There is a difference between being a young player with a good week and being a young player who keeps arriving in final groups. Woad is now in the second category. Her four-under 68 on Saturday kept her within one of Yan, and Sky Sports reported that she spoke afterwards about wanting to start quickly, get back in front and keep the pressure on.

That matters because this is not just another leaderboard cameo. ReadGolf noted earlier that Woad’s Sunday chance at Meijer already felt bigger than the event itself, and the official board has only sharpened that feeling. She is chasing a second LPGA Tour win of the season, playing in the final group, and doing it in the week before the KPMG Women’s PGA Championship.

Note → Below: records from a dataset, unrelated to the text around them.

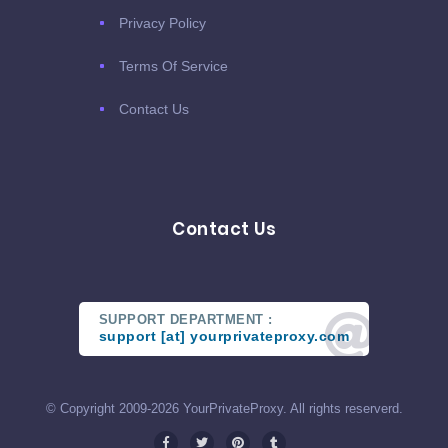
Privacy Policy
Terms Of Service
Contact Us
Contact Us
SUPPORT DEPARTMENT :
support [at] yourprivateproxy.com
© Copyright 2009-2026 YourPrivateProxy. All rights reserverd.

That is a lot of context for a player still building the shape of her professional reputation. It is also exactly the kind of context good players learn to carry.

Yan Is The Player Woad Has To Move

The catch is that Yan has done very little to give the field encouragement. She shot 68 on Saturday, finished with the birdie she needed at the par-five last, and kept herself one clear. The LPGA’s latest leaderboard has the final pairing scheduled together, which gives Woad the best and hardest version of the task: she can see the target, but she has to beat it in real time.

ReadGolf’s final-round setup on Yan, Woad and Porter at Meijer framed the closing day as a first-win pressure test for Yan as much as a chase for Woad. That remains the heart of it. Yan is trying to win for the first time on the LPGA Tour. Woad is trying to show that her rise is not just fast, but repeatable.

Porter, two back, keeps the top of the board honest. In Gee Chun, Wei-Ling Hsu and Yan Liu are four off the lead at 10 under, close enough to benefit if the leaders turn tentative but probably needing something close to a low round and help from above.

Hazeltine Gives This Finish Extra Weight

The Meijer LPGA Classic already carries more weight because of what comes next. Hazeltine is waiting, and the women’s major season changes how every Sunday feels. ReadGolf’s look at the Hazeltine field and Meijer weekend made the point before the final round: this week is not simply a trophy chase, it is a form line.

For Woad, that makes the next few hours especially revealing. Win, and she arrives at the KPMG Women’s PGA Championship with another trophy and a louder case that she is already a major factor. Fall short, and the week can still be valuable, but it becomes another lesson rather than another statement.

The opportunity is sitting directly in front of her now. One shot, one final group, one Sunday that can tell the LPGA a great deal about how quickly Lottie Woad is learning to close.